WORK ORDER. Show each line of the listing in which the word "front" occurs.

SUPPLIED ENTRIES.
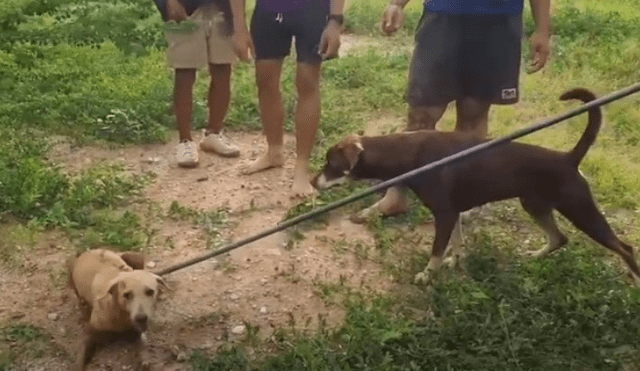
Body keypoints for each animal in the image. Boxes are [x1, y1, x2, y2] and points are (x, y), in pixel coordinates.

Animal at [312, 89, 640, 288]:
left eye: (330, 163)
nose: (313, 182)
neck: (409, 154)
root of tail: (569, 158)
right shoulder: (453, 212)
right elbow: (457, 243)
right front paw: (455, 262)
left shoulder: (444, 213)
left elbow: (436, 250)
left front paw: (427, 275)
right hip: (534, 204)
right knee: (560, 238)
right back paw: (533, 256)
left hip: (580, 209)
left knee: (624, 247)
---
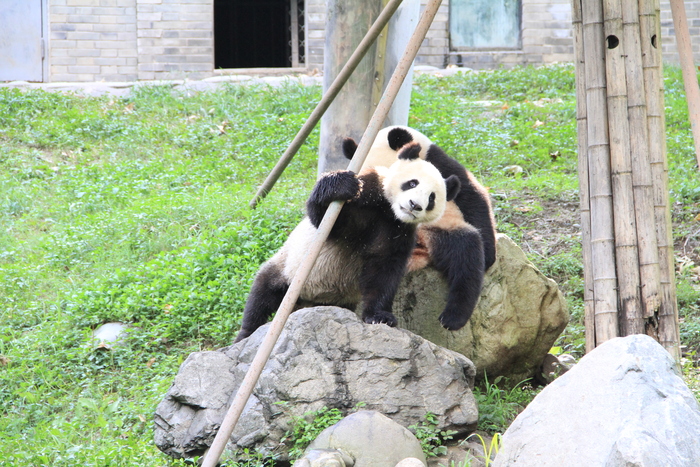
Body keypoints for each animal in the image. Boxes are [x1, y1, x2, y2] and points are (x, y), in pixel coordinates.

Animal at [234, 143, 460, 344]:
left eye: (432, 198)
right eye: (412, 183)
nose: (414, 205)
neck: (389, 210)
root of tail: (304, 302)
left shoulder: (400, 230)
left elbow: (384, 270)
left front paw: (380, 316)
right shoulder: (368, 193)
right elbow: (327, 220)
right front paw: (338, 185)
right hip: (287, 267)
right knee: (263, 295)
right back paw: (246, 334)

RESPONSE FOR THIS EXERCISE.
right front paw: (455, 262)
left front paw: (427, 275)
left front paw: (380, 316)
right front paw: (338, 185)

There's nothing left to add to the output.